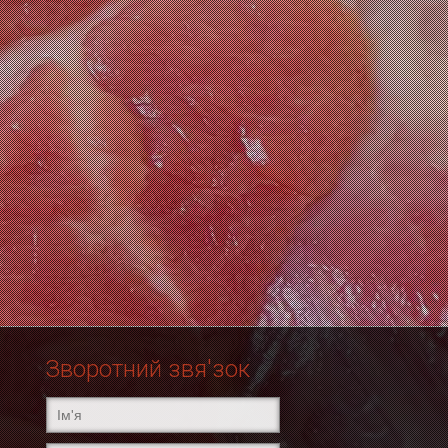
Зворотний звя'зок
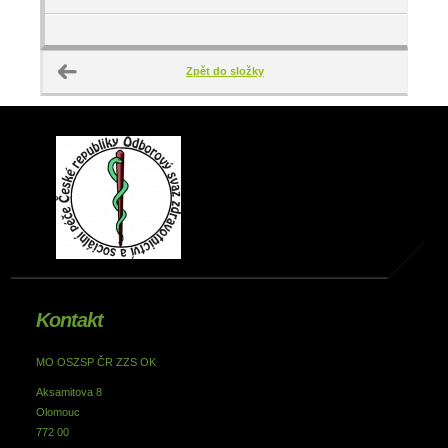
Zpět do složky
Kontakt
MO OSZSP ČR ZZS OK
Aksamitova 8
Olomouc
772 00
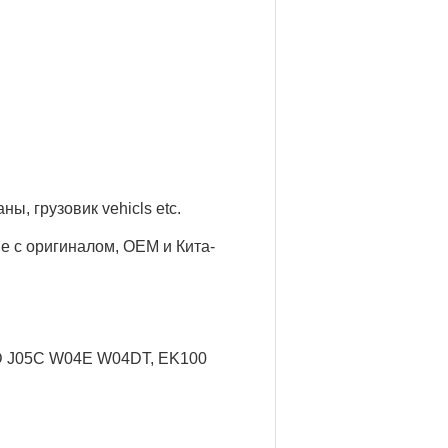
аны, грузовик
vehicls etc.
е с оригиналом, OEM и Кита-
5D J05C W04E W04DT, EK100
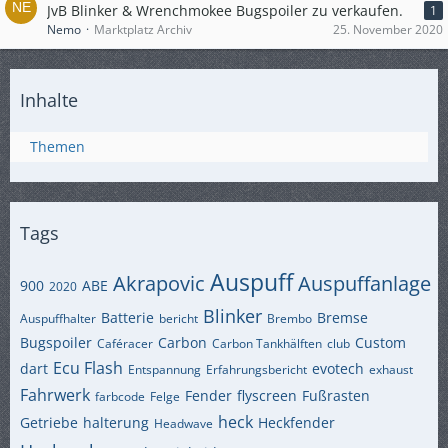
JvB Blinker & Wrenchmokee Bugspoiler zu verkaufen.
1
Nemo
Marktplatz Archiv
25. November 2020
Inhalte
Themen
Tags
Auspuff
Akrapovic
Auspuffanlage
900
ABE
2020
Blinker
Batterie
Bremse
Auspuffhalter
bericht
Brembo
Bugspoiler
Carbon
Custom
Caféracer
Carbon Tankhälften
club
Ecu Flash
dart
evotech
Entspannung
Erfahrungsbericht
exhaust
Fahrwerk
Fender
flyscreen
Fußrasten
farbcode
Felge
heck
Getriebe
halterung
Heckfender
Headwave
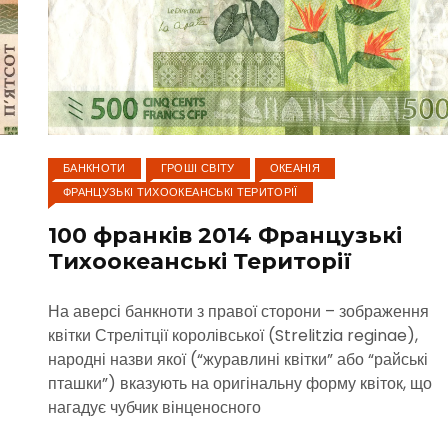
БАНКНОТИ
ГРОШІ СВІТУ
ОКЕАНІЯ
ФРАНЦУЗЬКІ ТИХООКЕАНСЬКІ ТЕРИТОРІЇ
100 франків 2014 Французькі
Тихоокеанські Території
На аверсі банкноти з правої сторони – зображення
квітки Стрелітції королівської (Strelitzia reginae),
народні назви якої (“журавлині квітки” або “райські
пташки”) вказують на оригінальну форму квіток, що
нагадує чубчик вінценосного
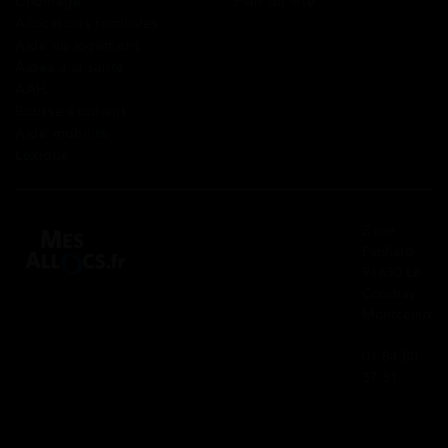
Chômage
Plan du site
Allocations familiales
Aide au logement
Aides à la santé
AAH
Bourse étudiant
Aide mobilité
Lexique
2 rue
Panhard
91830 Le
Coudray
Montceaux
01 84 80
37 31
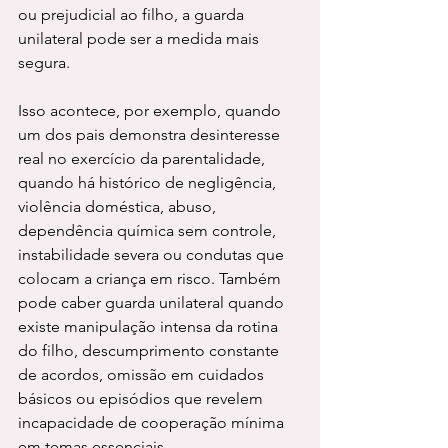
ou prejudicial ao filho, a guarda 
unilateral pode ser a medida mais 
segura.
Isso acontece, por exemplo, quando 
um dos pais demonstra desinteresse 
real no exercício da parentalidade, 
quando há histórico de negligência, 
violência doméstica, abuso, 
dependência química sem controle, 
instabilidade severa ou condutas que 
colocam a criança em risco. Também 
pode caber guarda unilateral quando 
existe manipulação intensa da rotina 
do filho, descumprimento constante 
de acordos, omissão em cuidados 
básicos ou episódios que revelem 
incapacidade de cooperação mínima 
em temas essenciais.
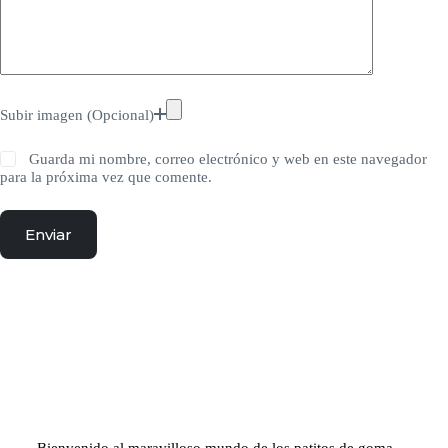
Subir imagen (Opcional)
Guarda mi nombre, correo electrónico y web en este navegador
para la próxima vez que comente.
Enviar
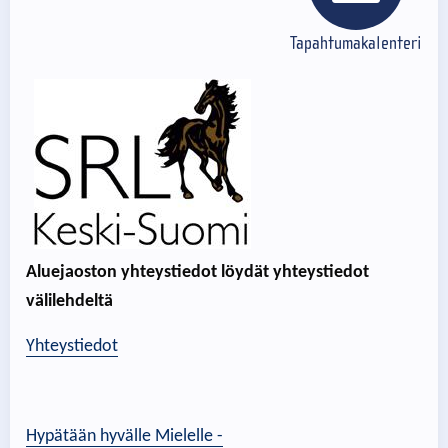
Tapahtumakalenteri
Aluejaoston yhteystiedot löydät yhteystiedot
välilehdeltä
Yhteystiedot
Hypätään hyvälle Mielelle -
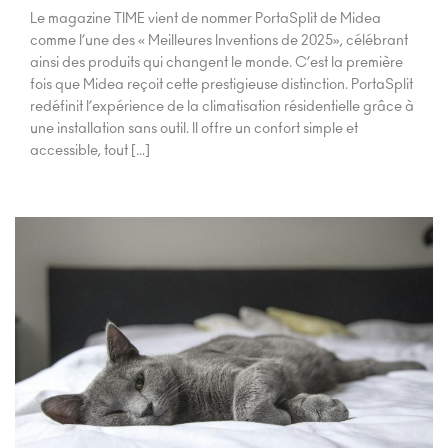
Le magazine TIME vient de nommer PortaSplit de Midea
comme l’une des « Meilleures Inventions de 2025», célébrant
ainsi des produits qui changent le monde. C’est la première
fois que Midea reçoit cette prestigieuse distinction. PortaSplit
redéfinit l’expérience de la climatisation résidentielle grâce à
une installation sans outil. Il offre un confort simple et
accessible, tout […]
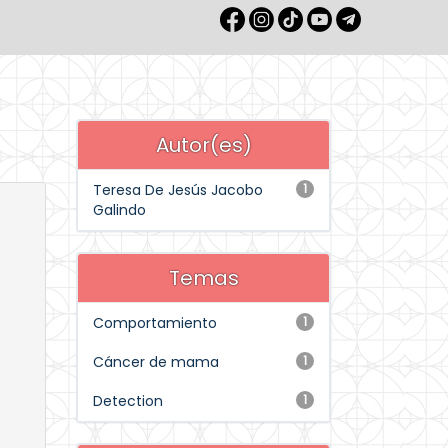
Autor(es)
Teresa De Jesús Jacobo
1
Galindo
Temas
Comportamiento
1
Cáncer de mama
1
Detection
1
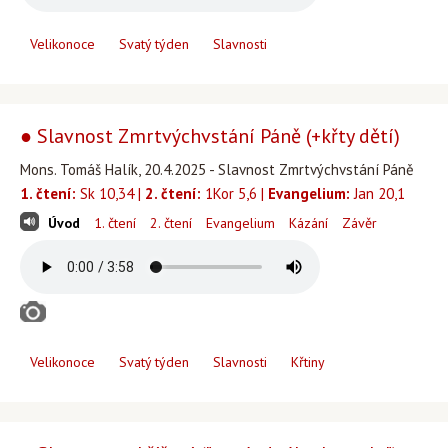
Velikonoce
Svatý týden
Slavnosti
● Slavnost Zmrtvýchvstání Páně (+křty dětí)
Mons. Tomáš Halík, 20.4.2025 - Slavnost Zmrtvýchvstání Páně
1. čtení:
Sk 10,34 |
2. čtení:
1Kor 5,6 |
Evangelium:
Jan 20,1
Úvod
1. čtení
2. čtení
Evangelium
Kázání
Závěr
Velikonoce
Svatý týden
Slavnosti
Křtiny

--- --- ---

▶ To-do item
Retype every line of text read from the records above, keeping the original wording and line breaks, and leave the pictures out of your answer.

▶ Written solution
Зворотний звя'зок
Zpět do složky
Kontakt
MO OSZSP ČR ZZS OK
Aksamitova 8
Olomouc
772 00
аны, грузовик
vehicls etc.
е с оригиналом, OEM и Кита-
5D J05C W04E W04DT, EK100
JvB Blinker & Wrenchmokee Bugspoiler zu verkaufen.
1
Nemo
Marktplatz Archiv
25. November 2020
Inhalte
Themen
Tags
Auspuff
Akrapovic
Auspuffanlage
900
ABE
2020
Blinker
Batterie
Bremse
Auspuffhalter
bericht
Brembo
Bugspoiler
Carbon
Custom
Caféracer
Carbon Tankhälften
club
Ecu Flash
dart
evotech
Entspannung
Erfahrungsbericht
exhaust
Fahrwerk
Fender
flyscreen
Fußrasten
farbcode
Felge
heck
Getriebe
halterung
Heckfender
Headwave
БАНКНОТИ
ГРОШІ СВІТУ
ОКЕАНІЯ
ФРАНЦУЗЬКІ ТИХООКЕАНСЬКІ ТЕРИТОРІЇ
100 франків 2014 Французькі
Тихоокеанські Території
На аверсі банкноти з правої сторони – зображення
квітки Стрелітції королівської (Strelitzia reginae),
народні назви якої (“журавлині квітки” або “райські
пташки”) вказують на оригінальну форму квіток, що
нагадує чубчик вінценосного
Chômage
Plan du site
Allocations familiales
Aide au logement
Aides à la santé
AAH
Bourse étudiant
Aide mobilité
Lexique
2 rue
Panhard
91830 Le
Coudray
Montceaux
01 84 80
37 31
ou prejudicial ao filho, a guarda 
unilateral pode ser a medida mais 
segura.
Isso acontece, por exemplo, quando 
um dos pais demonstra desinteresse 
real no exercício da parentalidade, 
quando há histórico de negligência, 
violência doméstica, abuso, 
dependência química sem controle, 
instabilidade severa ou condutas que 
colocam a criança em risco. Também 
pode caber guarda unilateral quando 
existe manipulação intensa da rotina 
do filho, descumprimento constante 
de acordos, omissão em cuidados 
básicos ou episódios que revelem 
incapacidade de cooperação mínima 
em temas essenciais.
Subir imagen (Opcional)
Guarda mi nombre, correo electrónico y web en este navegador
para la próxima vez que comente.
Enviar
Tapahtumakalenteri
Aluejaoston yhteystiedot löydät yhteystiedot
välilehdeltä
Yhteystiedot
Hypätään hyvälle Mielelle -
Le magazine TIME vient de nommer PortaSplit de Midea
comme l’une des « Meilleures Inventions de 2025», célébrant
ainsi des produits qui changent le monde. C’est la première
fois que Midea reçoit cette prestigieuse distinction. PortaSplit
redéfinit l’expérience de la climatisation résidentielle grâce à
une installation sans outil. Il offre un confort simple et
accessible, tout […]
Autor(es)
Teresa De Jesús Jacobo
1
Galindo
Temas
Comportamiento
1
Cáncer de mama
1
Detection
1
Velikonoce
Svatý týden
Slavnosti
● Slavnost Zmrtvýchvstání Páně (+křty dětí)
Mons. Tomáš Halík, 20.4.2025 - Slavnost Zmrtvýchvstání Páně
1. čtení:
Sk 10,34 |
2. čtení:
1Kor 5,6 |
Evangelium:
Jan 20,1
Úvod
1. čtení
2. čtení
Evangelium
Kázání
Závěr
Velikonoce
Svatý týden
Slavnosti
Křtiny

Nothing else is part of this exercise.